Задания -
**1)** На что, согласно отрывку из письма, хватает денег у автора?
**2)** Допишите отрывок из письма дальше, начиная сразу после его последней фразы.

С нашим приездом 1 мая разладилось из-за квартиры, развязка с которой пришлась на май, а также из-за глубокого безденежья. На этом фронте, скажу прямо, скверно. Денег — только на завтрашний обед. Есть ли планы? виды? Конечно есть. Я познакомлю тебя с моими литературными мытарствами. Большой цикл лирики, законченный на днях, после Армрнии[37], не принес мне ни копейки. Напечатать нельзя ничего. (Журналы крехтят и не решаются.) Хвалят много и горячо. Сел я еще за прозу, занятие долгое и кропотливое, — но договоров со мной по той же причине — не заключают и авансов не дают[38]. Все это выяснилось с полуслова. Я вполне примиряюсь с таким положением, ничего никуда не предлагаю, ни о чем нигде не прошу… Главное, папочка, это создать литературные вещи, а куда их поставить, безразлично… Пера я не сложу из-за бытовых пустяков, работать весело и хорошо.

Предоставленные данные -
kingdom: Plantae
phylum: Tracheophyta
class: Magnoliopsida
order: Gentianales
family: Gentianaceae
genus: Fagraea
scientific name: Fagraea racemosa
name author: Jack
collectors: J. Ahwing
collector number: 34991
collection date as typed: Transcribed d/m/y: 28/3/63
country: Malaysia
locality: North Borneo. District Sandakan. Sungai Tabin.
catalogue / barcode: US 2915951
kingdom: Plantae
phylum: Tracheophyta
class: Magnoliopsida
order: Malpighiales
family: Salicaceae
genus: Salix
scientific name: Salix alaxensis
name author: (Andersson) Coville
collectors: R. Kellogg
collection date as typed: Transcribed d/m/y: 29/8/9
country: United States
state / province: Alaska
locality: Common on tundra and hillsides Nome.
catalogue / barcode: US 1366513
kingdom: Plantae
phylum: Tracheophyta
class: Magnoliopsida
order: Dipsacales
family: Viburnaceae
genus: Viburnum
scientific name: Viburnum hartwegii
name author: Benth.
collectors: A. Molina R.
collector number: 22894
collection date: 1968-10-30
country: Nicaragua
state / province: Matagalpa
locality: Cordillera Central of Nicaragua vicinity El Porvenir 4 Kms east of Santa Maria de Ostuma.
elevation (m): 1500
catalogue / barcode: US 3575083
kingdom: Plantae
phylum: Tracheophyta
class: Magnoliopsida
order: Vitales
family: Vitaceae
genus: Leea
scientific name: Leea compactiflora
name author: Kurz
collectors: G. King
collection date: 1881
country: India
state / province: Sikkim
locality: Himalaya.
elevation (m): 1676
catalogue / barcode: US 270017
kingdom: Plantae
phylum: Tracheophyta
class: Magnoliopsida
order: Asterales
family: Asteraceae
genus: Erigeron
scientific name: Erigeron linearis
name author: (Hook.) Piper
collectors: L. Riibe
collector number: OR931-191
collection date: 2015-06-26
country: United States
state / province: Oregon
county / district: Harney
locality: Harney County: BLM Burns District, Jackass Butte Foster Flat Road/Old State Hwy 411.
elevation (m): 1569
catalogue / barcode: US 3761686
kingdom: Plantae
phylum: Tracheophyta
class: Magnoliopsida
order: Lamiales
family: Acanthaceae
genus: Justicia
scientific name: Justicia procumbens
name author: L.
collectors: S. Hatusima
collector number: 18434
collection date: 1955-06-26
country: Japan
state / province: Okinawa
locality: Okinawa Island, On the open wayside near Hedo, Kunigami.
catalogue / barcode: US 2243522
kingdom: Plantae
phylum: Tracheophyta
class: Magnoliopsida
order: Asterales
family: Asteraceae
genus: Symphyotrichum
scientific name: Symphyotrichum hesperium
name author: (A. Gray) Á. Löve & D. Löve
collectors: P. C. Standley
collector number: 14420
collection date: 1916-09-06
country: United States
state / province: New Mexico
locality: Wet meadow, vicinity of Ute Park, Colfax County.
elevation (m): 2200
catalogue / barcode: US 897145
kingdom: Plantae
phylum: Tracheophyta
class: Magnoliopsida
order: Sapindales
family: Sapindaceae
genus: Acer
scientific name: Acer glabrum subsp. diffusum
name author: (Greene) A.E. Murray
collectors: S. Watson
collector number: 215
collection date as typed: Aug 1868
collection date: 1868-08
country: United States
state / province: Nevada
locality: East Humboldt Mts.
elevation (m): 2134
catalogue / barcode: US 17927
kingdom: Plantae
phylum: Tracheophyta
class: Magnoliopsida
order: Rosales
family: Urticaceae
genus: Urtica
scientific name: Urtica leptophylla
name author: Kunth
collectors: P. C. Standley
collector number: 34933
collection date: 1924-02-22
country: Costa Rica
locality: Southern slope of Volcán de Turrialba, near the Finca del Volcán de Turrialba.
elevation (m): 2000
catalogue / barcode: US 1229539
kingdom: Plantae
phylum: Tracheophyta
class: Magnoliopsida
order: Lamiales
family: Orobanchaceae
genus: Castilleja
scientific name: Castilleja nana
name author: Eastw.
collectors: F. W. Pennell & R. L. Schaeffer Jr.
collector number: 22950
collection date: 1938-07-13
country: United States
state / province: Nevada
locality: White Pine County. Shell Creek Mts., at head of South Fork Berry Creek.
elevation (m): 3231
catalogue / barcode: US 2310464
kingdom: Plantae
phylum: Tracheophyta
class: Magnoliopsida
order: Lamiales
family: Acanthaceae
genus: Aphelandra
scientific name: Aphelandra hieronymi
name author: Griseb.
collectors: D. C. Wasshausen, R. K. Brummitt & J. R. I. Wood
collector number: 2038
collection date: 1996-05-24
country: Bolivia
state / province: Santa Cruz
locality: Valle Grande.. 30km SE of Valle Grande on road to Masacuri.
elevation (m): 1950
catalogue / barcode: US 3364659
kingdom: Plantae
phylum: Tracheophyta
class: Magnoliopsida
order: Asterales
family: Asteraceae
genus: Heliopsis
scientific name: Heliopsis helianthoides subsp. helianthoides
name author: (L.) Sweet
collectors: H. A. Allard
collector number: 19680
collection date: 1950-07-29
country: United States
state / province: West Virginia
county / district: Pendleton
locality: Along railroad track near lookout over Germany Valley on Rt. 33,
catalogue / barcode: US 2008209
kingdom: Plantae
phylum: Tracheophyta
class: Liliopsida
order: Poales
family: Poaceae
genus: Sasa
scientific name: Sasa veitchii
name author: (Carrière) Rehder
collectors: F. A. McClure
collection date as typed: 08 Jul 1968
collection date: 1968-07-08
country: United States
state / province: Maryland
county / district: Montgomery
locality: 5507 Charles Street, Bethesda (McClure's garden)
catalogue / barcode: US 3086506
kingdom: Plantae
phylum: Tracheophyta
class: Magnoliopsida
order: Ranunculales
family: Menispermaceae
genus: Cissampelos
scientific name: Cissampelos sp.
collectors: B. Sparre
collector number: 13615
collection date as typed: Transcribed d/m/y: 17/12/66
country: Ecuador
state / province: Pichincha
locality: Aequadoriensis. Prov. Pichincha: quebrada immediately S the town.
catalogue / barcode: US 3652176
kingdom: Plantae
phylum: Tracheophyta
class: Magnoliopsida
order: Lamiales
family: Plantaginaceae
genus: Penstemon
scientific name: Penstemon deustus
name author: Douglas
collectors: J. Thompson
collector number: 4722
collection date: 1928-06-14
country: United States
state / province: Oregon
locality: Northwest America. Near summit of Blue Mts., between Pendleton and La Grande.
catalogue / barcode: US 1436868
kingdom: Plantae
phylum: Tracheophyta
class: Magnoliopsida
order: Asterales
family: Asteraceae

Ответы -
**1)** Только на завтрашний обед.

**2)**
Друзья мои, люди более смелые и с более широкими взглядами, чем издательские завы, сумеют определить меня на службу. Лишь бы квартира удалась. Не исключена также возможность и получения издательских договоров, месячных выдач от Гиза и т. д. Спасибо за справку Гиза (она не та, между прочим: я просил состояние общего счета, а не данный текущий договор, но сейчас уже не к спеху). С 40 % лопается[39]. Отказывают… Надя до последних дней была здорова. Нынче опять начались схватки в кишечнике, тошноты, слабость, похудание… Мама ее В[ера] Як[овлевна] одна-одинешенька в Киеве, голодает, беспомощна… Когда получим квартирку, возьмем и ее к себе. Да всю мебель и утварь оттуда же перевезем. Лишнее продадим. Там еще сохранились остатки хазинской обстановки: кровати, столы, буфет, кастрюли, занавеси, стулья… На перевозку и чтоб Надю послать за мамой нужно рублей 500… Где взять? Уповаю на друзей и благожелателей. Мы здесь не так одиноки, как в Ленинграде. С людьми водимся, к себе пускаем тех, кто нам мил или интересен, и в гости выходим… Итак, в квартирке нашей (а я в нее верю) — три комнаты: твоя, Веры Як[овлевны] и наша с Надей. Там и летом хорошо. Рядом большой парк Армии и Флота…
Впрочем, рано я, дурак, размечтался… Как бы не подвела проклятая периодическая дробь…
Лично я, получив ордер и первые же деньги, моментально перекидываюсь в Ленинград — побыть с тобой и Женей. Танюше[40] привет. Татку[41] целую. Славный ты ей подарил стих. На племянничка хочу поглядеть… Напиши, как Юрик[42] растет… О пятилетке не просто, а глубоко и сильно — при всей старомодности, которую я люблю… Милый папочка, чтобы нам скорее зажить вместе, сделай вот что: упроси Женю выхлопотать мне у Старчикова[43] 40 %… В них спит все наше с тобой скромное богатство… Пиши мне, дорогой папочка, не скучай…
С молчаньем кончаю твой Ося.
[Вторая половина декабря 1932 года]
Дорогой папа!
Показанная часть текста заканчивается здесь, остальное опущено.